> _What the task requires_: Transcribe all of the entries below exactly. Leave out the pictures.

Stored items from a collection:
┏━━

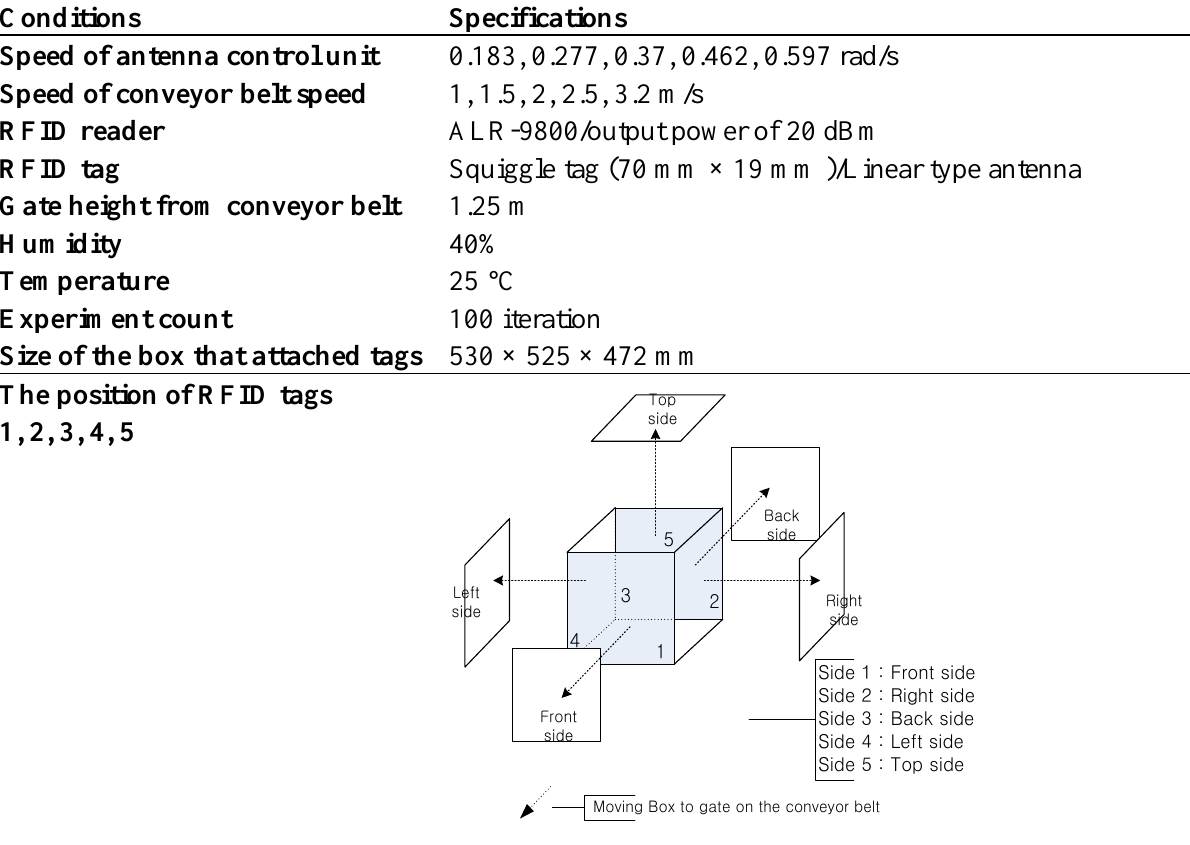
Table 1. Experiment setup (EPCglobal standard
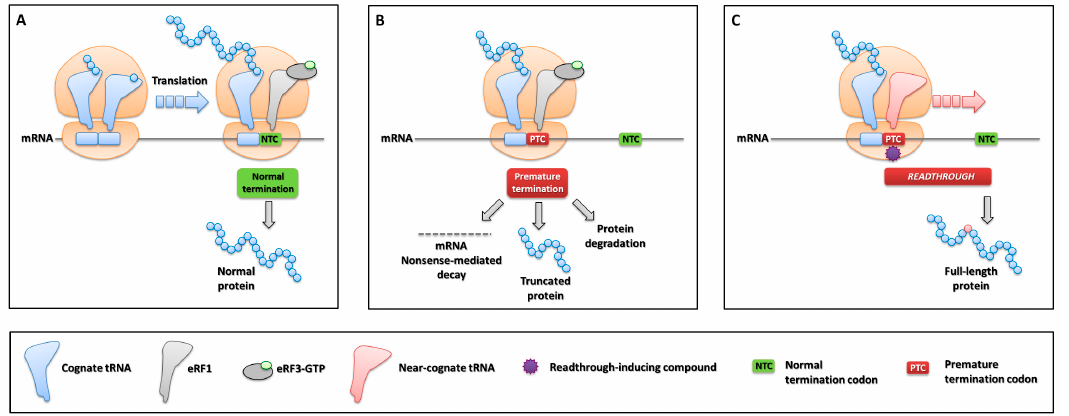
Figure 8. Translation termination and readthrough-mediated PTC suppression. ( A ) Normal translation termination involving eRF1 and eRF3-GTP at 3’ natural stop codons. ( B ) Aberrant translation termination at PTCs and possible outputs resulting from nonsense changes. ( C ) Mechanism of ribosome readthrough resulting in PTC suppression, either spontaneous or induced by compounds, and synthesis of the full-length protein.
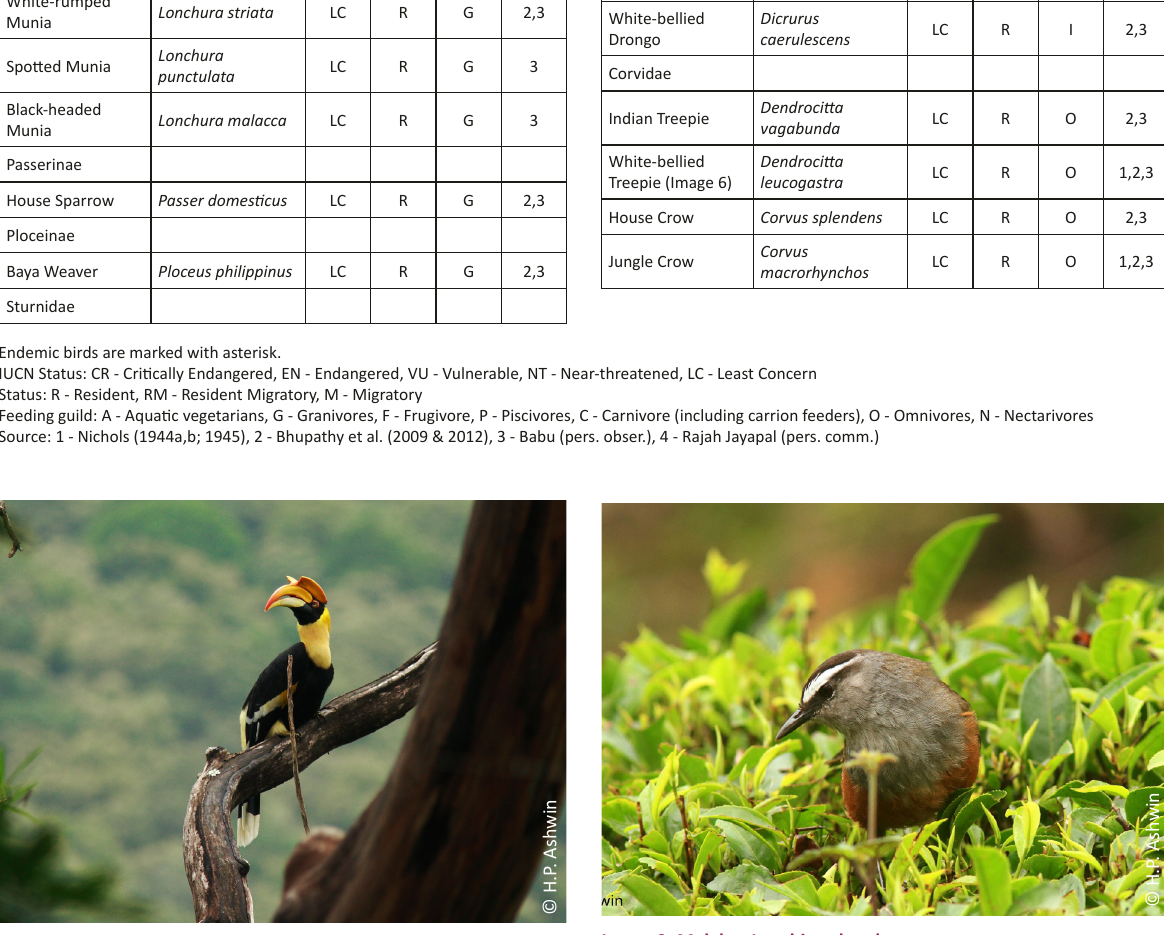
Image 1. Great Pied Hornbill Image 2. Malabar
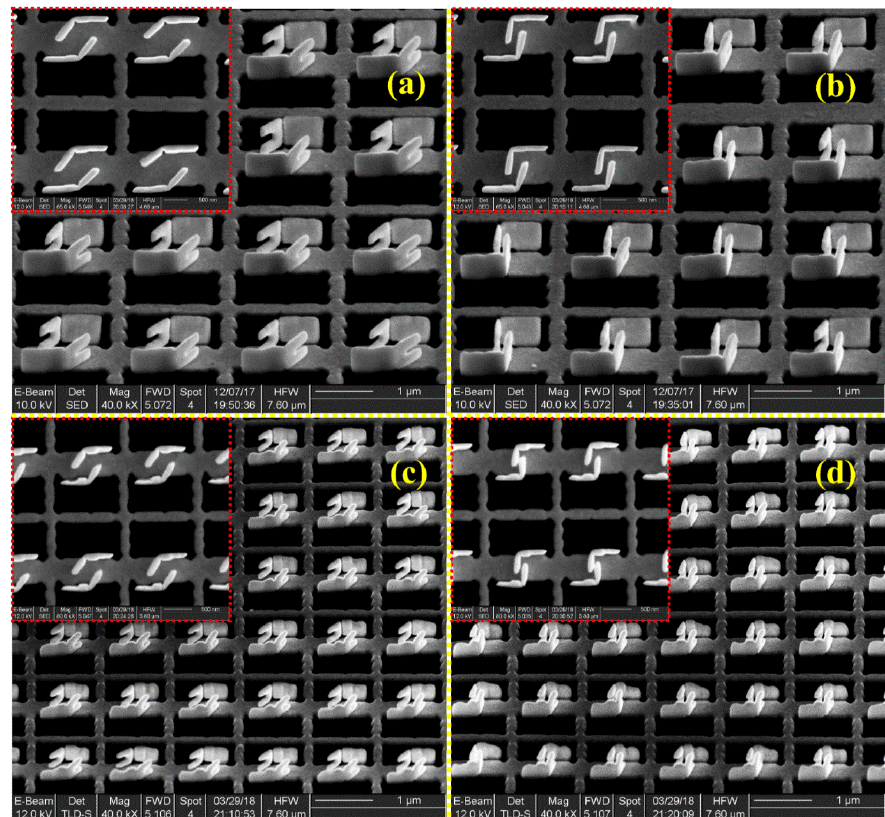
Figure 7. SEM images of the fabricated 3D meta-atom arrays with different cell sizes and claw distances. The inset images are the top view of each 3D meta-atom array, respectively. The overall size is around 60 μm × 90 μm. ( a , b ) are arrays of the same size with a larger claw distance of ~500 nm ( a ) and a smaller distance of ~150 nm ( b ), both with a claw length of ~500 nm. ( c , d ) are arrays of the scaled down size with larger claw distance of ~250 nm ( c ) and smaller distance of ~70 nm ( d ), both with a claw length of ~330 nm. The scale bars are 1 µ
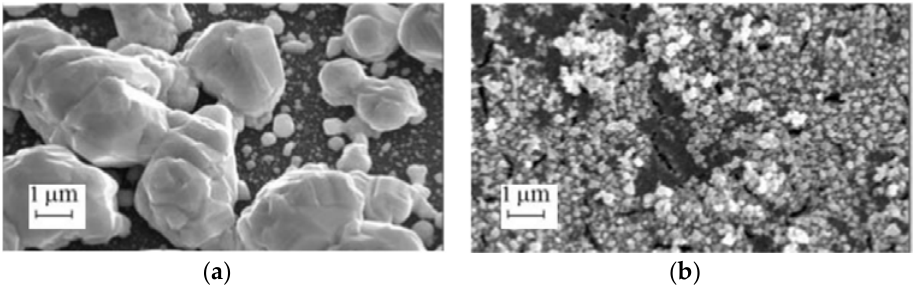
Figure 5. The SEM top views of porous silicon coated with silver for 10 min from the solutions with silver nitrate concentration of ( a ) 0.1 M and ( b ) 0.01 M.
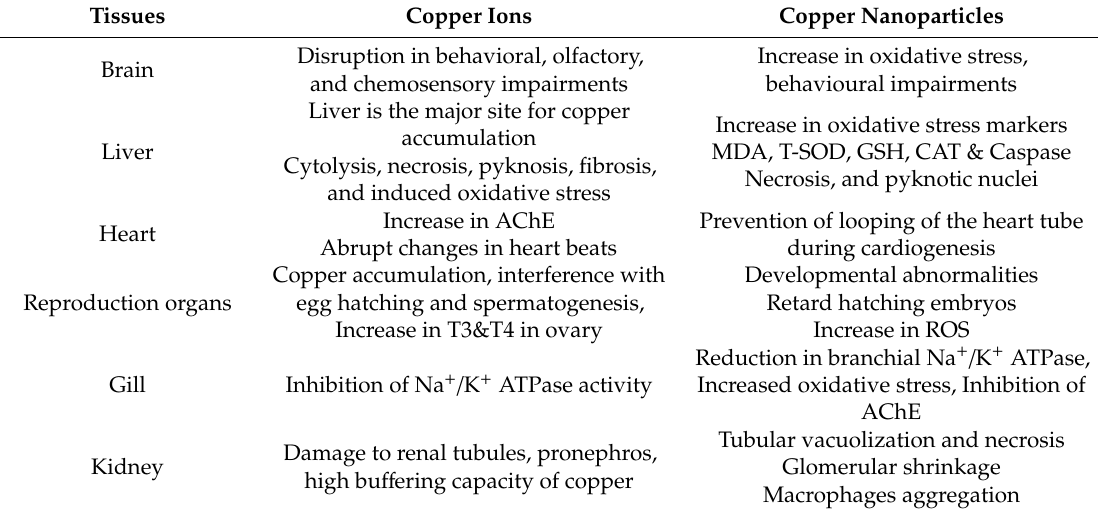
Table 3. The significant outcomes of the toxicity of copper and copper nanoparticles to fish based on di ff erent tissue types. Tissues Copper Ions Copper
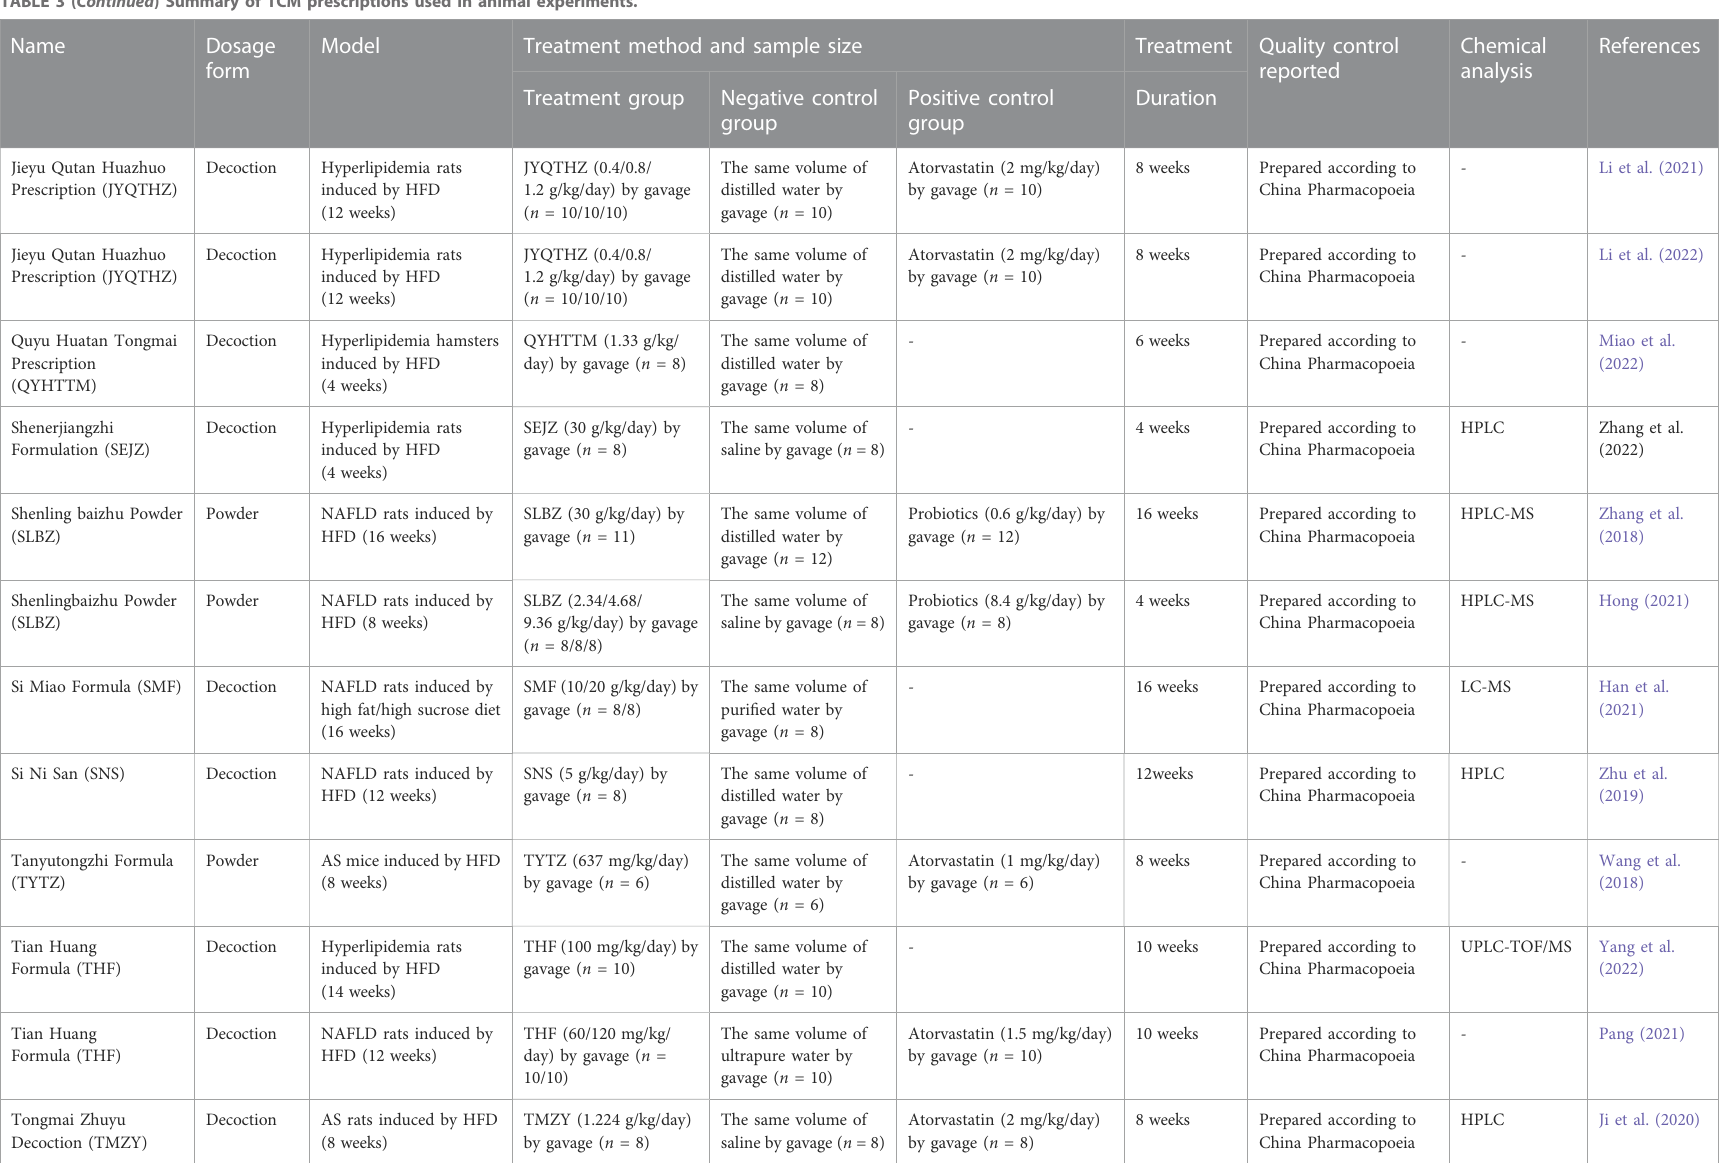
TABLE 3 ( Continued ) Summary of TCM prescriptions used in animal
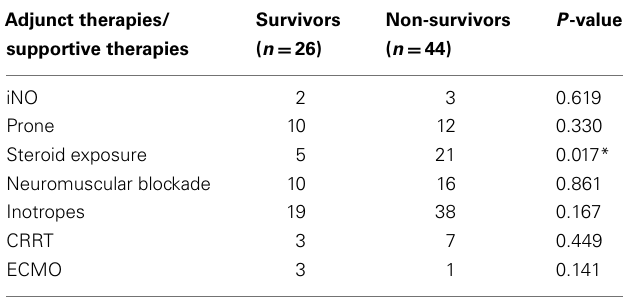
Table 3 | Use of adjunct therapies forARDS and other supportive therapies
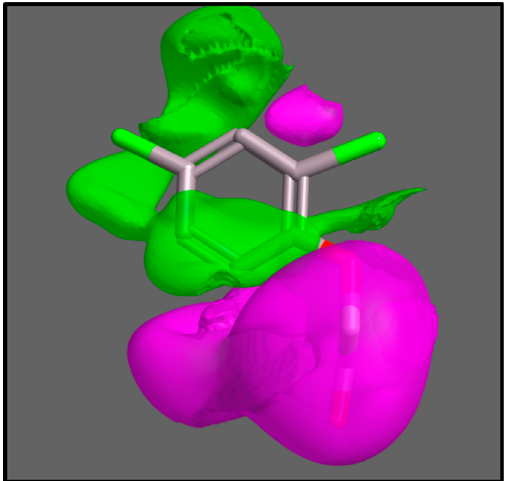
Figure 3. The AUX1 pharmacophore. The pharmacophore is a three-dimensional map of the characteristics of all known substrates of AUX1 [44]. The activity cliff map for hydrophobicity is shown with the structure of 2,4-D inside as a reference compound. The volumes coloured green indicate spaces where additional hydrophobicity increases activity (compounds filling these spaces with hydrophobic groups are better substrates for AUX1); the volumes coloured magenta indicate spaces where hydrophobicity decreases activity.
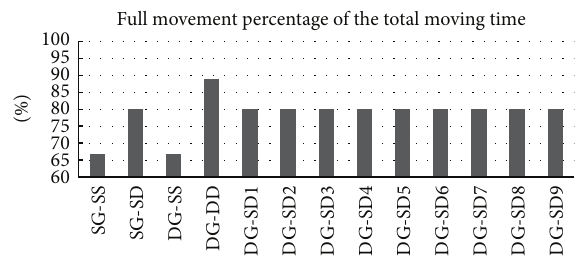
Figure 12: Full movement percentage of double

┗━━

> _Answer below_:
Table 1. Experiment setup (EPCglobal standard
Figure 8. Translation termination and readthrough-mediated PTC suppression. ( A ) Normal translation termination involving eRF1 and eRF3-GTP at 3’ natural stop codons. ( B ) Aberrant translation termination at PTCs and possible outputs resulting from nonsense changes. ( C ) Mechanism of ribosome readthrough resulting in PTC suppression, either spontaneous or induced by compounds, and synthesis of the full-length protein.
Image 1. Great Pied Hornbill Image 2. Malabar
Figure 7. SEM images of the fabricated 3D meta-atom arrays with different cell sizes and claw distances. The inset images are the top view of each 3D meta-atom array, respectively. The overall size is around 60 μm × 90 μm. ( a , b ) are arrays of the same size with a larger claw distance of ~500 nm ( a ) and a smaller distance of ~150 nm ( b ), both with a claw length of ~500 nm. ( c , d ) are arrays of the scaled down size with larger claw distance of ~250 nm ( c ) and smaller distance of ~70 nm ( d ), both with a claw length of ~330 nm. The scale bars are 1 µ
Figure 5. The SEM top views of porous silicon coated with silver for 10 min from the solutions with silver nitrate concentration of ( a ) 0.1 M and ( b ) 0.01 M.
Table 3. The significant outcomes of the toxicity of copper and copper nanoparticles to fish based on di ff erent tissue types. Tissues Copper Ions Copper
TABLE 3 ( Continued ) Summary of TCM prescriptions used in animal
Table 3 | Use of adjunct therapies forARDS and other supportive therapies
Figure 3. The AUX1 pharmacophore. The pharmacophore is a three-dimensional map of the characteristics of all known substrates of AUX1 [44]. The activity cliff map for hydrophobicity is shown with the structure of 2,4-D inside as a reference compound. The volumes coloured green indicate spaces where additional hydrophobicity increases activity (compounds filling these spaces with hydrophobic groups are better substrates for AUX1); the volumes coloured magenta indicate spaces where hydrophobicity decreases activity.
Figure 12: Full movement percentage of double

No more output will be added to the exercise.